AIM OF THE TASK
Could you copy, word for word, only the lines from the one containing "thumb ip: (662, 197)" through the last line of the records below, both included?

((

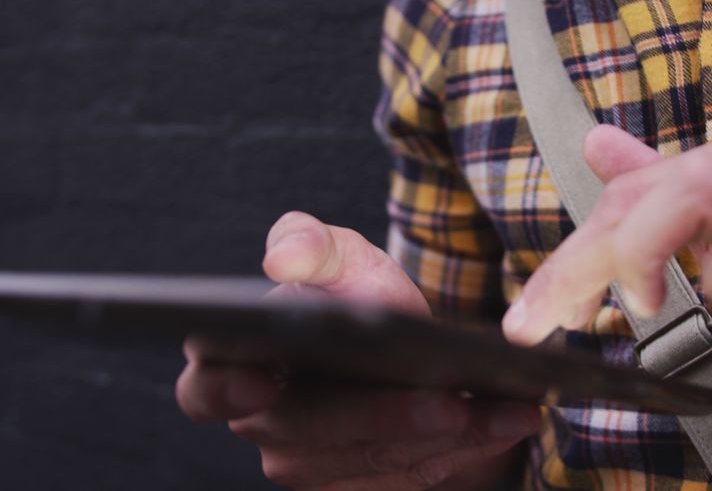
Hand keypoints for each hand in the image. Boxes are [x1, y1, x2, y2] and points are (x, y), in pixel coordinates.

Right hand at [176, 211, 539, 489]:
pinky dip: (463, 450)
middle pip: (313, 431)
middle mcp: (263, 426)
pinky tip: (504, 424)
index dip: (227, 388)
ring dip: (442, 437)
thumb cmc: (355, 299)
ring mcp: (308, 467)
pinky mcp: (358, 486)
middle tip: (448, 398)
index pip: (206, 389)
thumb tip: (281, 255)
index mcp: (233, 367)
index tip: (266, 377)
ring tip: (501, 410)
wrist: (403, 348)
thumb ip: (308, 244)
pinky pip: (408, 477)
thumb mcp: (339, 260)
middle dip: (384, 415)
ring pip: (372, 459)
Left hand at [502, 126, 711, 433]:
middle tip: (544, 321)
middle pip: (645, 190)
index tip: (533, 312)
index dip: (573, 252)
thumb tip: (597, 145)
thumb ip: (662, 197)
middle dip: (582, 260)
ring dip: (642, 255)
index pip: (629, 191)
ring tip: (632, 307)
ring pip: (692, 191)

))

ANSWER FOR THE TASK
thumb ip: (662, 197)
middle dip: (582, 260)
ring dip: (642, 255)
index pip: (629, 191)
ring tip: (632, 307)
ring pip: (692, 191)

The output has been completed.